Начнем с рассмотрения чувства осязания. Оно является примитивнейшим изо всех, поскольку менее всего говорит о качествах воспринятого. Посредством осязания мы знаем, что кроме нас есть еще нечто, но знаем мы это только потому, что наталкиваемся на него своим физическим телом. В зависимости от того, насколько при этом соприкосновении поддается объект или наше тело, мы определяем его как мягкий или твердый, как острый или тупой и т. д. Итак, осязание не выходит за пределы собственной телесности. То, что мы свои осязательные восприятия относим к внешнему миру, то есть объективизируем, является, по существу, результатом мышления. Эта объективизация обычно облегчается одновременным восприятием посредством других органов чувств, особенно зрения. То, что посредством осязания мы можем иметь различные виды восприятия, основано на том, что наш организм содержит в себе твердые и полужидкие органы, в этом случае кости и мышцы. Когда мы осязаем, то, в сущности, определяем мир только в его отношении к твердому агрегатному состоянию. Вследствие смутности получаемых от него восприятий осязание можно причислить к «ночным чувствам».
Поверхность тела - это поле, в отношение к которому мы приводим осязаемое. В действительности это плоскость. Мы же испытываем ее не как таковую (иначе мы ощущали бы себя как полую форму), но как пространство, заполненное нашими органами, в котором мы испытываем голод и жажду, сытость и удовольствие, и прочие разнообразные нюансы телесного самоощущения.

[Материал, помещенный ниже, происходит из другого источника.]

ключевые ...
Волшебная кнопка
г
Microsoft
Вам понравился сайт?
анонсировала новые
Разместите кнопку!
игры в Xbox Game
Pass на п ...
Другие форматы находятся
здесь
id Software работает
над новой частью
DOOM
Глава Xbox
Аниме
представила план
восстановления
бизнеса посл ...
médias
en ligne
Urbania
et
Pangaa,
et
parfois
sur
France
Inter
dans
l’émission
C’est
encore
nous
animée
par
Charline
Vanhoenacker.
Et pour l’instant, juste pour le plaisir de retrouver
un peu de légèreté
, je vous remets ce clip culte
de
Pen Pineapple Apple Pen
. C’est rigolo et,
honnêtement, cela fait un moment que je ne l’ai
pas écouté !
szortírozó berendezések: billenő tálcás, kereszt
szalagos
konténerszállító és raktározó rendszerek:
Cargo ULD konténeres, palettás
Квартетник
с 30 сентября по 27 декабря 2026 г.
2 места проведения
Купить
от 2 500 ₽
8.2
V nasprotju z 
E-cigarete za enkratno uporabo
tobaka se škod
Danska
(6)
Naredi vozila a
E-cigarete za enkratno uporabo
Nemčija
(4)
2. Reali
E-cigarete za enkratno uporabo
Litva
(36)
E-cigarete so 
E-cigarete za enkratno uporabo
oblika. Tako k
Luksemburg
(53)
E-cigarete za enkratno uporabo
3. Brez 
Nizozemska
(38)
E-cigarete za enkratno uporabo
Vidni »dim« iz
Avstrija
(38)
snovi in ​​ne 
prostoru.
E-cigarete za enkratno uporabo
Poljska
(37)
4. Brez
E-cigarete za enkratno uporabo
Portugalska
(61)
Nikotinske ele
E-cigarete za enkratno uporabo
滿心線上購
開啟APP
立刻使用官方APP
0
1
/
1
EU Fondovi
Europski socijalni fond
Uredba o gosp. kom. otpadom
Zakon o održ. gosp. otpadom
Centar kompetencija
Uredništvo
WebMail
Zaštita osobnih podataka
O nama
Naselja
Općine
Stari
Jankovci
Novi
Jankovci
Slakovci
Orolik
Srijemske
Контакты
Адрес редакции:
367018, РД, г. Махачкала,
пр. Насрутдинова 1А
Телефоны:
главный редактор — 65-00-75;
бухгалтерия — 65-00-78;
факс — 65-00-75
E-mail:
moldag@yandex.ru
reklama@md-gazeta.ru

Например, голод - это элементарное ощущение, которое, очевидно, имеется и у животных. И все же в основе его лежит сложнейшее состояние организма: ему не хватает веществ различного рода. Однако ощущение голода, в общем, простое, неспецифическое ощущение. Нам кажется, что мы воспринимаем отсутствие веществ в организме, но это — противоречие в самом себе, ибо отсутствие чего-либо не может восприниматься, но может быть установлено только посредством сознательного акта на основе других восприятий, если в то же время (внутренне или внешне) воспринимается соответствующая целостность. Если я, например, вижу, что у стула три ножки, из этого восприятия еще не следует, что одной не хватает. Но если я смотрю, исходя из целостной конструкции, что стул задуман с четырьмя ножками, то из разницы между моим восприятием и моим представлением о «целостности » стула я заключаю, что одной ножки не хватает. Голод точно так же состоит в восприятии разницы. В теле образующих сил я ощущаю себя как живую целостность и одновременно ощущаю, что совокупность имеющихся в физическом теле веществ не наполняет эту целостность. То есть, голод состоит в восприятии разницы между физическим телом и телом образующих сил. Эта разница телом ощущающим, объемлющим физическое и эфирное тело, воспринимается как «голод». У животного одновременно в теле ощущающем возникает пищевой инстинкт; у человека (если его Я-существо уже пробудилось) вступает в действие также Я, и на основании рассуждения решает, искать ли пищи, или, если человек как раз находится на концерте, в церкви или на службе, временно отказаться от приема пищи.